Sterhnagen, Germany
Tuesday
Julianne, the woman who runs the farm where we’re currently WWOOFing, is a hard working lady who keeps cows, horses, a donkey, and 2 llamas. Because she has a farm, she receives a discount on taxes that go toward health insurance. She said her boyfriend, Frank, a website developer, pays about $300 a month. She pays about $60 or $70 a month.
Raegan, chopping wood, in Sternhagen, Germany. Travel like we did. Visit How to Travel Europe Cheap to get started.
So far, the work that we’ve done includes: milking cows, chopping wood, chopping plants in the horse pasture that are bad for the horses, then carrying the plants and dropping them in a pile by the river.
For money, Julianne gives piano lessons. Also, she barters her milk for other food she needs, like apple ginger juice, and also for this kind of currency that is used among farmers to buy and sell products and merchandise between themselves.
It’s a small farming community in Germany.
Me, Kris, stacking firewood. Sternhagen, Germany.
The food here is mainly milk based–yogurt, milk, butter, cheese–or apple based– apple compote, apple juice, apples–with other foods like bread, and also yogurt with fruit and granola, coffee, tea, carrot and onion soup with pasta in a tomato-milk sauce that tastes like penne ala vodka. The food is delicious.
Saturday
Earlier today, after a breakfast that consisted of our choice of boiled eggs, whole grain bread, fresh jams–plum, banana-orange-rhubarb, fresh butter, fresh milk, fresh cream, a pot of coffee, a pot of tea, sugar, a bowl of chopped lettuce–with Julianne Damminger, the lady who we’re WWOOFing with, and her boyfriend, Frank, Julianne left to run an errand and Frank left to go to work.

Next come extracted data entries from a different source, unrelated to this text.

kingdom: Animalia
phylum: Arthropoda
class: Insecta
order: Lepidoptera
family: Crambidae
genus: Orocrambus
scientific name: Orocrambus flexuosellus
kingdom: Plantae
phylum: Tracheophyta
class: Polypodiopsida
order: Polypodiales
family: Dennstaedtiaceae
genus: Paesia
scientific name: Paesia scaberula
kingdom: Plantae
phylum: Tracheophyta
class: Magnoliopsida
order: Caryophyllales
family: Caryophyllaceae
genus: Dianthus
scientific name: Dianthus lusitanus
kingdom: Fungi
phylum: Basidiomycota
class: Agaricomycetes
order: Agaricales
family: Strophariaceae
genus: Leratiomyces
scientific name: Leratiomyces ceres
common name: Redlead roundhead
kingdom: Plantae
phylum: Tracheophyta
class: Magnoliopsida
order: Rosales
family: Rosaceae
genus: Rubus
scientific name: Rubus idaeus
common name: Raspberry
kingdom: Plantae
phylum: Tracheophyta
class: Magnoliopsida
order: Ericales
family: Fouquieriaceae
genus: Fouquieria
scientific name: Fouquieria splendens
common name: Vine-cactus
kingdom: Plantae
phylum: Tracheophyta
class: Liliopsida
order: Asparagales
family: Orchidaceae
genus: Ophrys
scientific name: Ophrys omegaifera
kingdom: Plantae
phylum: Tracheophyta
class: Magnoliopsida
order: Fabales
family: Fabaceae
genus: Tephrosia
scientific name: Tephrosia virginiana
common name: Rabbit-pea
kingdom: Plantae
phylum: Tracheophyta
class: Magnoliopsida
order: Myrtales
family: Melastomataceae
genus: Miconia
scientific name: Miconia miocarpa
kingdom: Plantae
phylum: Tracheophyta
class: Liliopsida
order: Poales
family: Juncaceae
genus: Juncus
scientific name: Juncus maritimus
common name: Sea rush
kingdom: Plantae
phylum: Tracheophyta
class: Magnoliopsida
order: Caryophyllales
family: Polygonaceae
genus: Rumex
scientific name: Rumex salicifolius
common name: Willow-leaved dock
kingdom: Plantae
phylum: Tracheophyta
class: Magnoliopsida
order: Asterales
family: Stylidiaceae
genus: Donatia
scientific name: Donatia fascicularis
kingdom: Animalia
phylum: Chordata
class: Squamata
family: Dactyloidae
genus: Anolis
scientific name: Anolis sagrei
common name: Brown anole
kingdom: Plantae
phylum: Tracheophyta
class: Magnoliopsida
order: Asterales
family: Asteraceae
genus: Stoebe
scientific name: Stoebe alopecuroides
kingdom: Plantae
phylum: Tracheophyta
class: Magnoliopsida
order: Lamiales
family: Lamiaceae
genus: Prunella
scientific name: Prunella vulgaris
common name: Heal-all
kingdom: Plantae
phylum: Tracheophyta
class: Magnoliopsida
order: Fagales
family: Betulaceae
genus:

Raegan and I scooped up the poop from the donkey, the horse, and the llamas that was mixed in with wet hay that laid in the stable. We wheelbarrowed it to the back, dumped it in a pile, and replaced it with dry hay.
Now, Raegan and I are in the loft. We’re about to go outside to see what Julianne wants next. We’re probably going to put the tarp over the hay to keep it dry. The yoga instructor, that we met two days ago, who lives down the road, invited us to make apple cider today, so we’re probably going to do that afterward.
Making Apple Cider
This evening, around 5pm, we’re going to go to Prenzlau, to the train station, take a train to Hamburg, then another one to the airport, spend the night in the airport, then take a flight to Dusseldorf, Germany, then another flight from Dusseldorf to Miami, Florida, where Raegan’s Mom will pick us up.